Dit is het verhaal. Nu de emoties. Sluimerend verdriet. Sluimerende spijt. Meestal zou ik willen dat ik de abortus met terugwerkende kracht ongedaan zou kunnen maken. Het kindje had dan natuurlijk geen beschadiging opgelopen door het spiraaltje, ja, dat blijft toch een onzekere factor. Het was een blond jongetje geworden en we noemden hem Daniël. Hij had een rond gezichtje. Nu hebben alle baby’s ronde gezichtjes, maar die van ons had beslist een extra aaibaar rond kopje, een rond poezenkopje. Hoe heb ik ooit kunnen besluiten om het begin van een menselijk leven, waar alle genetisch materiaal voor een compleet kind van ons beiden al in besloten lag, te laten vernietigen, af te laten voeren naar de bak met medisch afval? Zou het ons niet gelukt zijn dit kind groot te brengen? Zouden we er niet blij mee geweest zijn als hij eenmaal in zijn wieg gelegen had? Zouden we niet gewoon dezelfde problemen hebben ontmoet die ouders met gewenste kinderen ook tegenkomen? Was de situatie voor dit kind werkelijk uitzichtloos? Kun je de verantwoordelijkheid ontlopen voor het leven van een kind dat je zelf verwekt hebt? Kun je een embryo om zeep helpen, omdat het je beter uitkomt op dat moment, en daarmee over een leven, andermans leven, beschikken? Ja, blijkbaar kan dat. En blijkbaar doe je dat op jonge leeftijd met een lichtvaardigheid die je je als ‘rijpe vrouw’ niet meer kunt voorstellen. Omdat je dan anders bent gaan denken over de waarde van het leven, omdat je dan inziet dat niet alles beheersbaar is en dat dat ook niet zo hoeft te zijn. Het leven bestaat uiteindelijk uit – veelal onvoorziene – veranderingen en daar horen ongeplande kinderen ook bij.
Take it as it comes!

De realiteit is dat ik die abortus wel heb laten doen. En dat ik moet aanvaarden dat mijn leven blijkbaar zo heeft moeten verlopen, ook al zou ik dat nu met liefde terug willen draaien. Hebben we wel een vrije keuze? Of ontrolt het leven zich winding na winding zonder dat we daar zelf ook maar iets aan kunnen veranderen? En kunnen we alleen maar toekijken als verbaasde toeschouwer, soms met instemming, soms met verdriet en weerzin, hoe de veer van ons leven steeds verder afgedraaid raakt?

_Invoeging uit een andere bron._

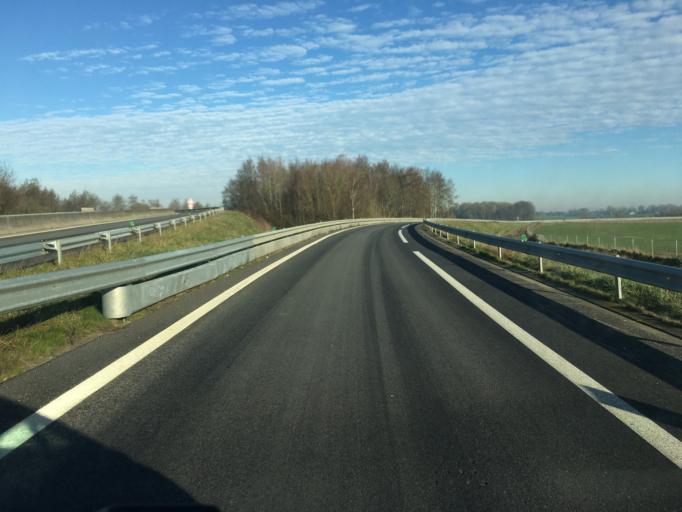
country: FR
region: Haute-Normandie
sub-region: Departement de la Seine-Maritime
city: Yerville
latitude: 49.6504
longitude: 0.8449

Wanneer we ervan uitgaan dat we wel een vrije keuze hebben, of dat we in ieder geval op kleine schaal richting kunnen geven aan ons bestaan, dan kunnen we dus zelf besluiten of we een abortus willen. Op Zappybaby, een website voor vrouwen die bezig zijn met abortusvragen, las ik: ‘Alleen als je er voor de volle 1.000.000 % achter staat, moet je voor abortus kiezen.’ En ook: ‘Niemand heeft een glazen bol om de toekomst te voorspellen, we maken keuzes die ons op dit moment het beste lijken, meer kunnen we niet doen.’

Als je op grond van mijn verhaal besluit je kindje toch te houden, zie mij dan maar als een goede fee.